■ **EXERCISE DESCRIPTION**
Repeat every entry exactly. Do not include the pictures.

■ **DATA IN THIS EXERCISE**
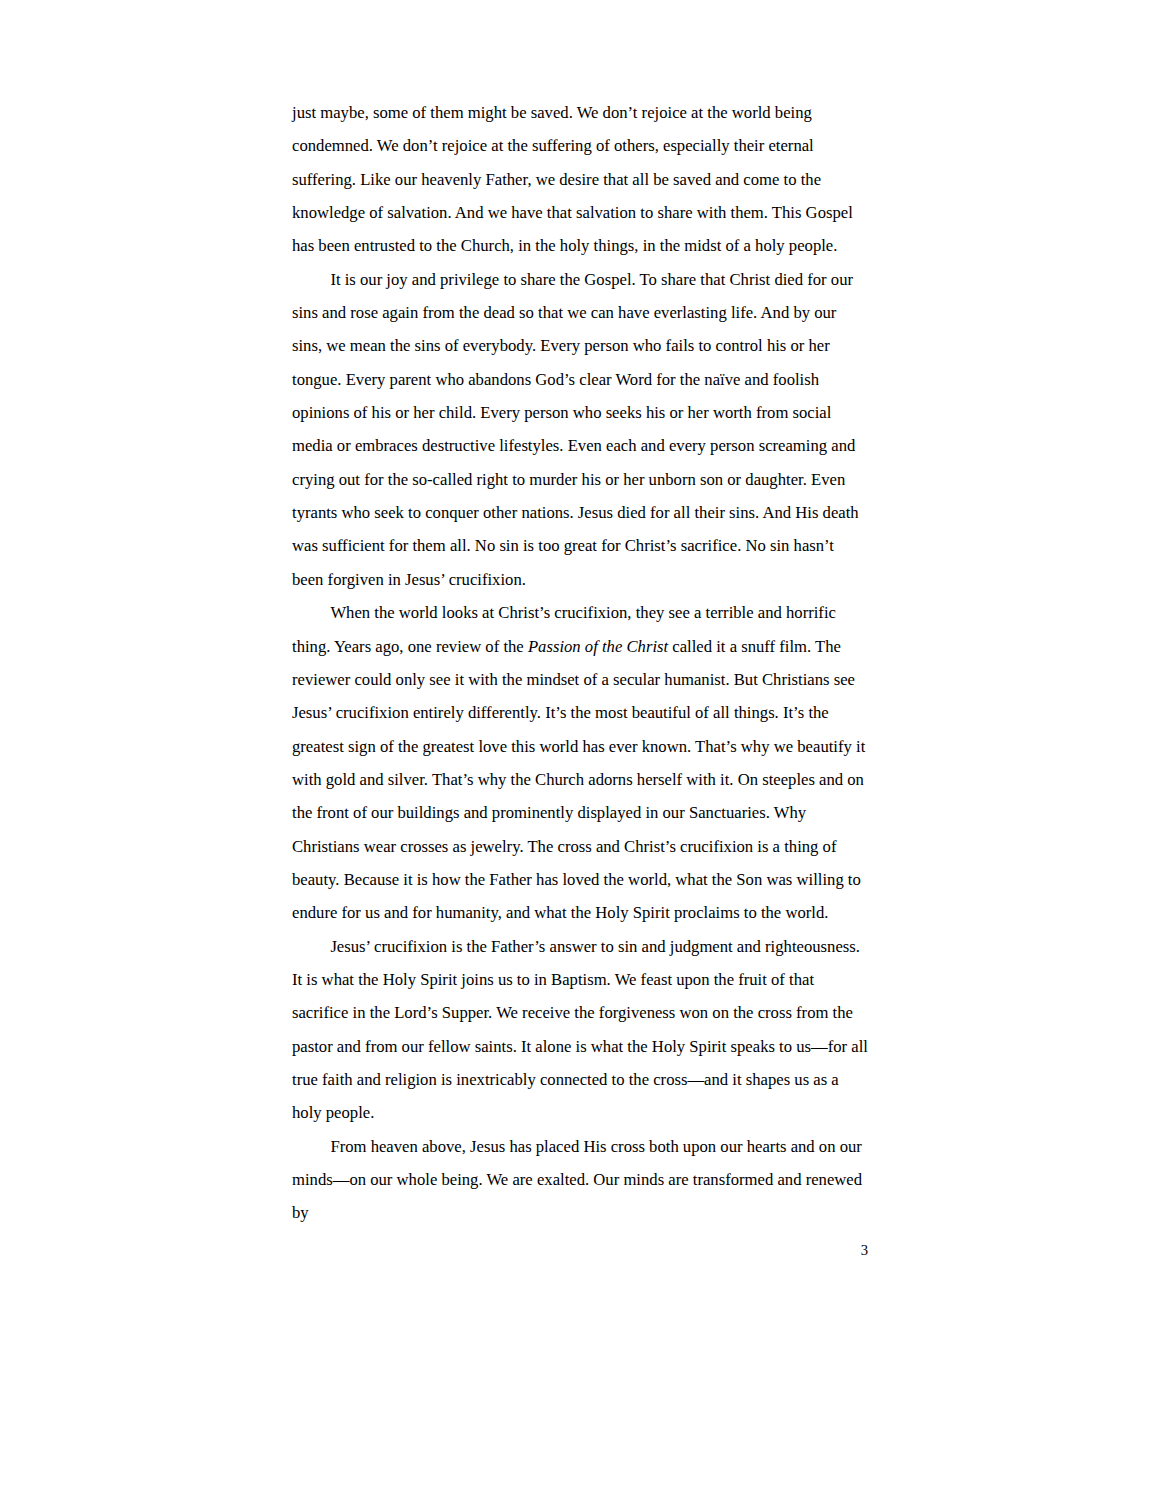just maybe, some of them might be saved. We don’t rejoice at the world being condemned. We don’t rejoice at the suffering of others, especially their eternal suffering. Like our heavenly Father, we desire that all be saved and come to the knowledge of salvation. And we have that salvation to share with them. This Gospel has been entrusted to the Church, in the holy things, in the midst of a holy people.
It is our joy and privilege to share the Gospel. To share that Christ died for our sins and rose again from the dead so that we can have everlasting life. And by our sins, we mean the sins of everybody. Every person who fails to control his or her tongue. Every parent who abandons God’s clear Word for the naïve and foolish opinions of his or her child. Every person who seeks his or her worth from social media or embraces destructive lifestyles. Even each and every person screaming and crying out for the so-called right to murder his or her unborn son or daughter. Even tyrants who seek to conquer other nations. Jesus died for all their sins. And His death was sufficient for them all. No sin is too great for Christ’s sacrifice. No sin hasn’t been forgiven in Jesus’ crucifixion.
When the world looks at Christ’s crucifixion, they see a terrible and horrific thing. Years ago, one review of the Passion of the Christ called it a snuff film. The reviewer could only see it with the mindset of a secular humanist. But Christians see Jesus’ crucifixion entirely differently. It’s the most beautiful of all things. It’s the greatest sign of the greatest love this world has ever known. That’s why we beautify it with gold and silver. That’s why the Church adorns herself with it. On steeples and on the front of our buildings and prominently displayed in our Sanctuaries. Why Christians wear crosses as jewelry. The cross and Christ’s crucifixion is a thing of beauty. Because it is how the Father has loved the world, what the Son was willing to endure for us and for humanity, and what the Holy Spirit proclaims to the world.
Jesus’ crucifixion is the Father’s answer to sin and judgment and righteousness. It is what the Holy Spirit joins us to in Baptism. We feast upon the fruit of that sacrifice in the Lord’s Supper. We receive the forgiveness won on the cross from the pastor and from our fellow saints. It alone is what the Holy Spirit speaks to us—for all true faith and religion is inextricably connected to the cross—and it shapes us as a holy people.
From heaven above, Jesus has placed His cross both upon our hearts and on our minds—on our whole being. We are exalted. Our minds are transformed and renewed by
3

■ **RESULT**
just maybe, some of them might be saved. We don’t rejoice at the world being condemned. We don’t rejoice at the suffering of others, especially their eternal suffering. Like our heavenly Father, we desire that all be saved and come to the knowledge of salvation. And we have that salvation to share with them. This Gospel has been entrusted to the Church, in the holy things, in the midst of a holy people.
It is our joy and privilege to share the Gospel. To share that Christ died for our sins and rose again from the dead so that we can have everlasting life. And by our sins, we mean the sins of everybody. Every person who fails to control his or her tongue. Every parent who abandons God’s clear Word for the naïve and foolish opinions of his or her child. Every person who seeks his or her worth from social media or embraces destructive lifestyles. Even each and every person screaming and crying out for the so-called right to murder his or her unborn son or daughter. Even tyrants who seek to conquer other nations. Jesus died for all their sins. And His death was sufficient for them all. No sin is too great for Christ’s sacrifice. No sin hasn’t been forgiven in Jesus’ crucifixion.
When the world looks at Christ’s crucifixion, they see a terrible and horrific thing. Years ago, one review of the Passion of the Christ called it a snuff film. The reviewer could only see it with the mindset of a secular humanist. But Christians see Jesus’ crucifixion entirely differently. It’s the most beautiful of all things. It’s the greatest sign of the greatest love this world has ever known. That’s why we beautify it with gold and silver. That’s why the Church adorns herself with it. On steeples and on the front of our buildings and prominently displayed in our Sanctuaries. Why Christians wear crosses as jewelry. The cross and Christ’s crucifixion is a thing of beauty. Because it is how the Father has loved the world, what the Son was willing to endure for us and for humanity, and what the Holy Spirit proclaims to the world.
Jesus’ crucifixion is the Father’s answer to sin and judgment and righteousness. It is what the Holy Spirit joins us to in Baptism. We feast upon the fruit of that sacrifice in the Lord’s Supper. We receive the forgiveness won on the cross from the pastor and from our fellow saints. It alone is what the Holy Spirit speaks to us—for all true faith and religion is inextricably connected to the cross—and it shapes us as a holy people.
From heaven above, Jesus has placed His cross both upon our hearts and on our minds—on our whole being. We are exalted. Our minds are transformed and renewed by
3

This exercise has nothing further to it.